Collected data
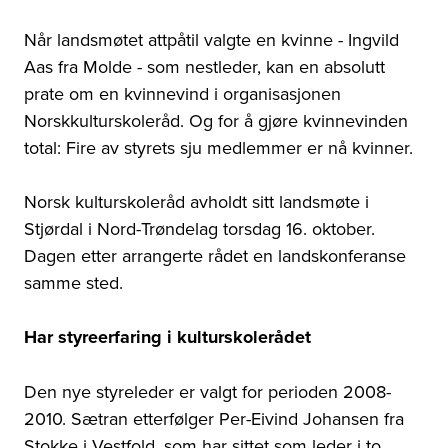
Når landsmøtet attpåtil valgte en kvinne - Ingvild
Aas fra Molde - som nestleder, kan en absolutt
prate om en kvinnevind i organisasjonen
Norskkulturskoleråd. Og for å gjøre kvinnevinden
total: Fire av styrets sju medlemmer er nå kvinner.
Norsk kulturskoleråd avholdt sitt landsmøte i
Stjørdal i Nord-Trøndelag torsdag 16. oktober.
Dagen etter arrangerte rådet en landskonferanse
samme sted.
Har styreerfaring i kulturskolerådet
Den nye styreleder er valgt for perioden 2008-
2010. Sætran etterfølger Per-Eivind Johansen fra
Stokke i Vestfold, som har sittet som leder i to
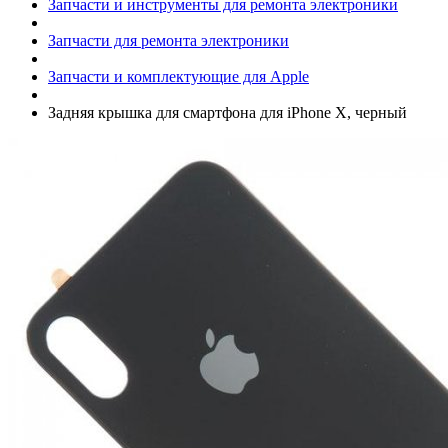
Запчасти и инструменты для ремонта электроники
Запчасти для ремонта электроники
Запчасти и комплектующие для Apple
Задняя крышка для смартфона для iPhone X, черный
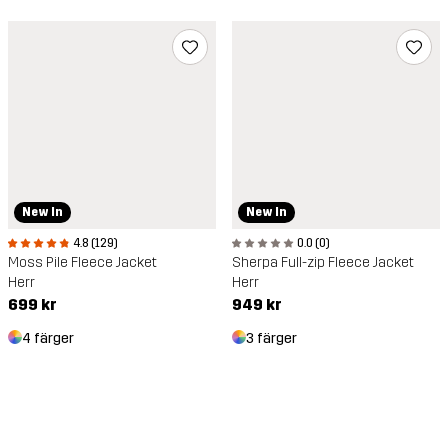
New In
New In
4.8 (129)
0.0 (0)
Moss Pile Fleece Jacket
Sherpa Full-zip Fleece Jacket
Herr
Herr
699 kr
949 kr
4 färger
3 färger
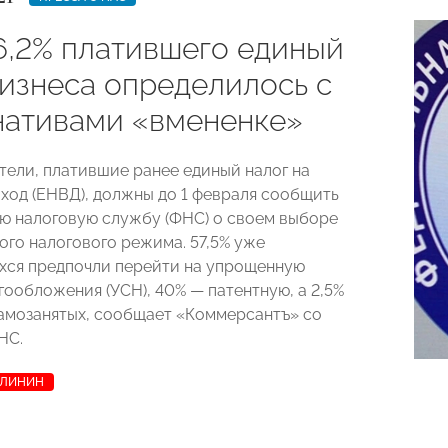
6,2% платившего единый
бизнеса определилось с
нативами «вмененке»
ели, платившие ранее единый налог на
ход (ЕНВД), должны до 1 февраля сообщить
ю налоговую службу (ФНС) о своем выборе
ого налогового режима. 57,5% уже
ся предпочли перейти на упрощенную
гообложения (УСН), 40% — патентную, а 2,5%
самозанятых, сообщает «Коммерсантъ» со
НС.
АЛИНИН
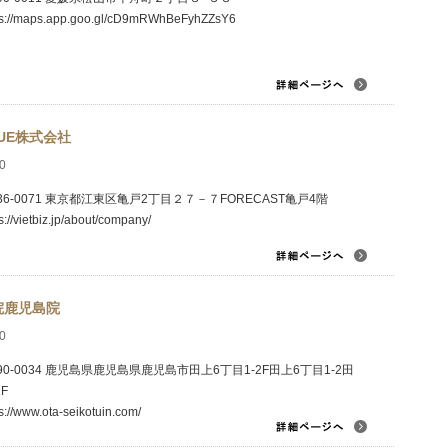
ps://maps.app.goo.gl/cD9mRWhBeFyhZZsY6
LUE株式会社
0
36-0071 東京都江東区亀戸2丁目２７－７FORECAST亀戸4階
s://vietbiz.jp/about/company/
院鹿児島院
0
90-0034 鹿児島県鹿児島県鹿児島市田上6丁目1-2F田上6丁目1-2田
F
s://www.ota-seikotuin.com/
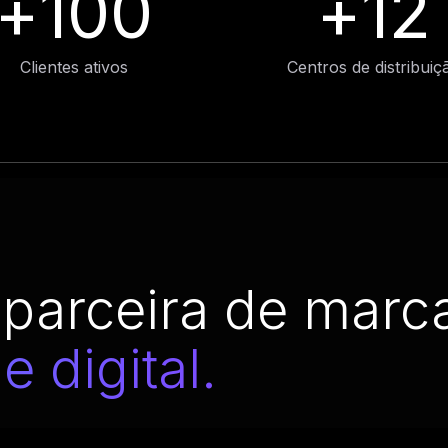
+
100
+
12
Clientes ativos
Centros de distribuiç
l parceira de marc
 digital.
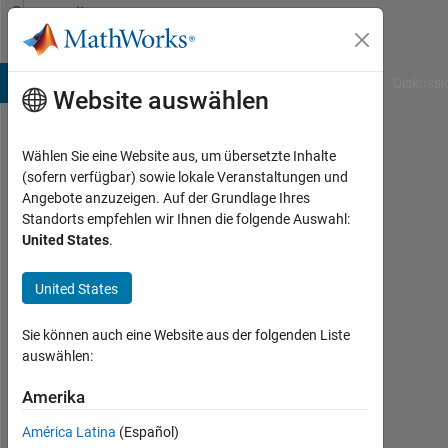
Weiter zum Inhalt
Community
Profile
B Answers
File Exchange
Cody
AI Chat Playground
Diskussi
Website auswählen
Wählen Sie eine Website aus, um übersetzte Inhalte
Clare
(sofern verfügbar) sowie lokale Veranstaltungen und
Angebote anzuzeigen. Auf der Grundlage Ihres
Ostle
Standorts empfehlen wir Ihnen die folgende Auswahl:
United States
.
Last
seen:
etwa 2
United States
Monate
vor
Sie können auch eine Website aus der folgenden Liste
|
auswählen:
Aktiv
seit
Amerika
2023
América Latina
(Español)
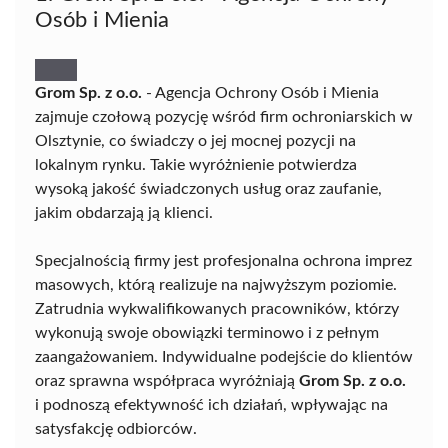
Osób i Mienia
Grom Sp. z o.o.
- Agencja Ochrony Osób i Mienia
zajmuje czołową pozycję wśród firm ochroniarskich w
Olsztynie, co świadczy o jej mocnej pozycji na
lokalnym rynku. Takie wyróżnienie potwierdza
wysoką jakość świadczonych usług oraz zaufanie,
jakim obdarzają ją klienci.
Specjalnością firmy jest profesjonalna ochrona imprez
masowych, którą realizuje na najwyższym poziomie.
Zatrudnia wykwalifikowanych pracowników, którzy
wykonują swoje obowiązki terminowo i z pełnym
zaangażowaniem. Indywidualne podejście do klientów
oraz sprawna współpraca wyróżniają
Grom Sp. z o.o.
i podnoszą efektywność ich działań, wpływając na
satysfakcję odbiorców.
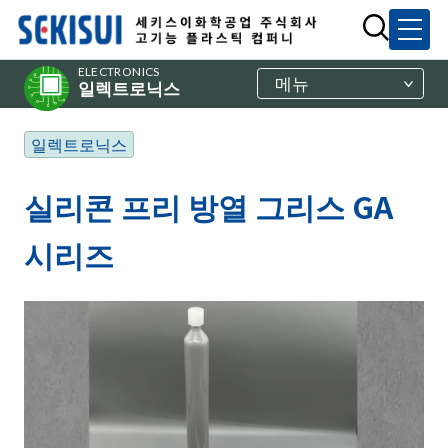
ELECTRONICS
메뉴
일렉트로닉스
일렉트로닉스
실리콘 프리 방열 그리스 GA
시리즈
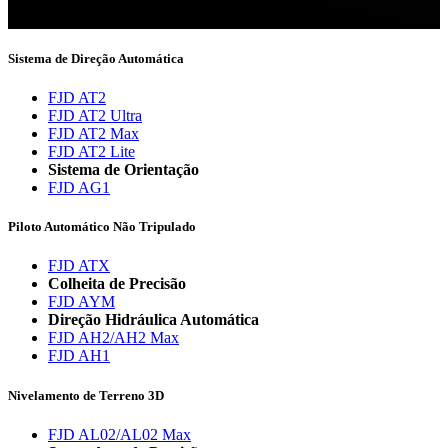
Agora você será informado sobre as últimas notícias.
Sistema de Direção Automática
FJD AT2
FJD AT2 Ultra
FJD AT2 Max
FJD AT2 Lite
Sistema de Orientação
FJD AG1
Piloto Automático Não Tripulado
FJD ATX
Colheita de Precisão
FJD AYM
Direção Hidráulica Automática
FJD AH2/AH2 Max
FJD AH1
Nivelamento de Terreno 3D
FJD AL02/AL02 Max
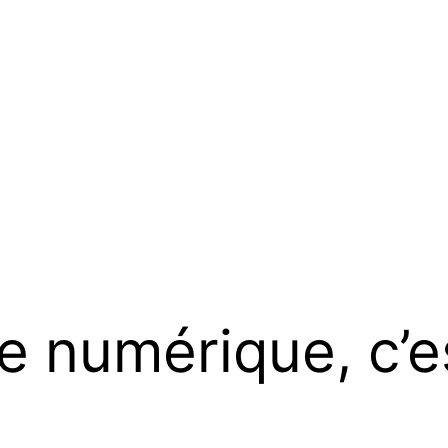
 numérique, c’es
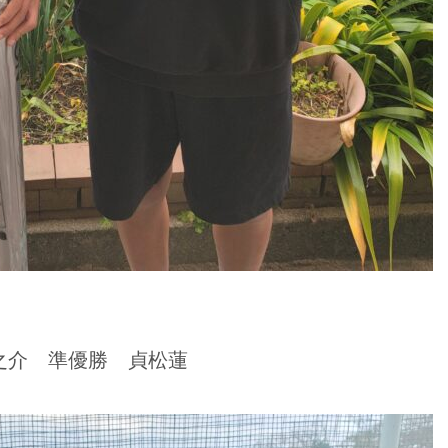
之介 準優勝 貞松蓮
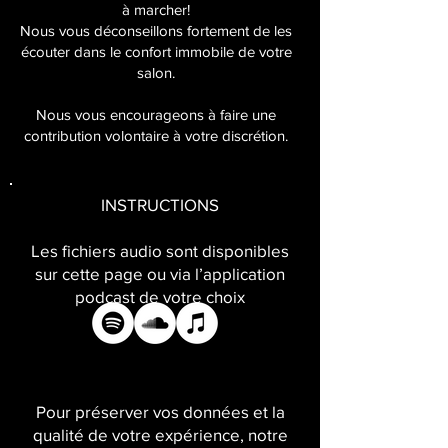
à marcher!
Nous vous déconseillons fortement de les
écouter dans le confort immobile de votre
salon.
Nous vous encourageons à faire une
contribution volontaire à votre discrétion.
INSTRUCTIONS
Les fichiers audio sont disponibles
sur cette page ou via l’application
podcast de votre choix
Pour préserver vos données et la
qualité de votre expérience, notre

*Directions for this task:*
Switch every "New In" in the rows above to "Nyheter", and give all the lines again with nothing else altered. Leave the pictures out.

*Completed task:*
Når landsmøtet attpåtil valgte en kvinne - Ingvild
Aas fra Molde - som nestleder, kan en absolutt
prate om en kvinnevind i organisasjonen
Norskkulturskoleråd. Og for å gjøre kvinnevinden
total: Fire av styrets sju medlemmer er nå kvinner.
Norsk kulturskoleråd avholdt sitt landsmøte i
Stjørdal i Nord-Trøndelag torsdag 16. oktober.
Dagen etter arrangerte rådet en landskonferanse
samme sted.
Har styreerfaring i kulturskolerådet
Den nye styreleder er valgt for perioden 2008-
2010. Sætran etterfølger Per-Eivind Johansen fra
Stokke i Vestfold, som har sittet som leder i to
Запчасти и инструменты для ремонта электроники
Запчасти для ремонта электроники
Запчасти и комплектующие для Apple
Задняя крышка для смартфона для iPhone X, черный
Nyheter
Nyheter
4.8 (129)
0.0 (0)
Moss Pile Fleece Jacket
Sherpa Full-zip Fleece Jacket
Herr
Herr
699 kr
949 kr
4 färger
3 färger
6,2% платившего единый
бизнеса определилось с
нативами «вмененке»
ели, платившие ранее единый налог на
ход (ЕНВД), должны до 1 февраля сообщить
ю налоговую службу (ФНС) о своем выборе
ого налогового режима. 57,5% уже
ся предпочли перейти на упрощенную
гообложения (УСН), 40% — патентную, а 2,5%
самозанятых, сообщает «Коммерсантъ» со
НС.
АЛИНИН
ps://maps.app.goo.gl/cD9mRWhBeFyhZZsY6
LUE株式会社
0
36-0071 東京都江東区亀戸2丁目２７－７FORECAST亀戸4階
s://vietbiz.jp/about/company/
院鹿児島院
0
90-0034 鹿児島県鹿児島県鹿児島市田上6丁目1-2F田上6丁目1-2田
F
s://www.ota-seikotuin.com/
+
100
+
12
Clientes ativos
Centros de distribuiç
l parceira de marc
 digital.
Weiter zum Inhalt
Community
Profile
B Answers
File Exchange
Cody
AI Chat Playground
Diskussi
Website auswählen
Wählen Sie eine Website aus, um übersetzte Inhalte
Clare
(sofern verfügbar) sowie lokale Veranstaltungen und
Angebote anzuzeigen. Auf der Grundlage Ihres
Ostle
Standorts empfehlen wir Ihnen die folgende Auswahl:
United States
.
Last
seen:
etwa 2
United States
Monate
vor
Sie können auch eine Website aus der folgenden Liste
|
auswählen:
Aktiv
seit
Amerika
2023
América Latina
(Español)
Osób i Mienia
Grom Sp. z o.o.
- Agencja Ochrony Osób i Mienia
zajmuje czołową pozycję wśród firm ochroniarskich w
Olsztynie, co świadczy o jej mocnej pozycji na
lokalnym rynku. Takie wyróżnienie potwierdza
wysoką jakość świadczonych usług oraz zaufanie,
jakim obdarzają ją klienci.
Specjalnością firmy jest profesjonalna ochrona imprez
masowych, którą realizuje na najwyższym poziomie.
Zatrudnia wykwalifikowanych pracowników, którzy
wykonują swoje obowiązki terminowo i z pełnym
zaangażowaniem. Indywidualne podejście do klientów
oraz sprawna współpraca wyróżniają
Grom Sp. z o.o.
i podnoszą efektywność ich działań, wpływając na
satysfakcję odbiorców.
ELECTRONICS
메뉴
일렉트로닉스
일렉트로닉스
실리콘 프리 방열 그리스 GA
시리즈
Agora você será informado sobre as últimas notícias.
Sistema de Direção Automática
FJD AT2
FJD AT2 Ultra
FJD AT2 Max
FJD AT2 Lite
Sistema de Orientação
FJD AG1
Piloto Automático Não Tripulado
FJD ATX
Colheita de Precisão
FJD AYM
Direção Hidráulica Automática
FJD AH2/AH2 Max
FJD AH1
Nivelamento de Terreno 3D
FJD AL02/AL02 Max
 numérique, c’es
之介 準優勝 貞松蓮
à marcher!
Nous vous déconseillons fortement de les
écouter dans le confort immobile de votre
salon.
Nous vous encourageons à faire une
contribution volontaire à votre discrétion.
INSTRUCTIONS
Les fichiers audio sont disponibles
sur cette page ou via l’application
podcast de votre choix
Pour préserver vos données et la
qualité de votre expérience, notre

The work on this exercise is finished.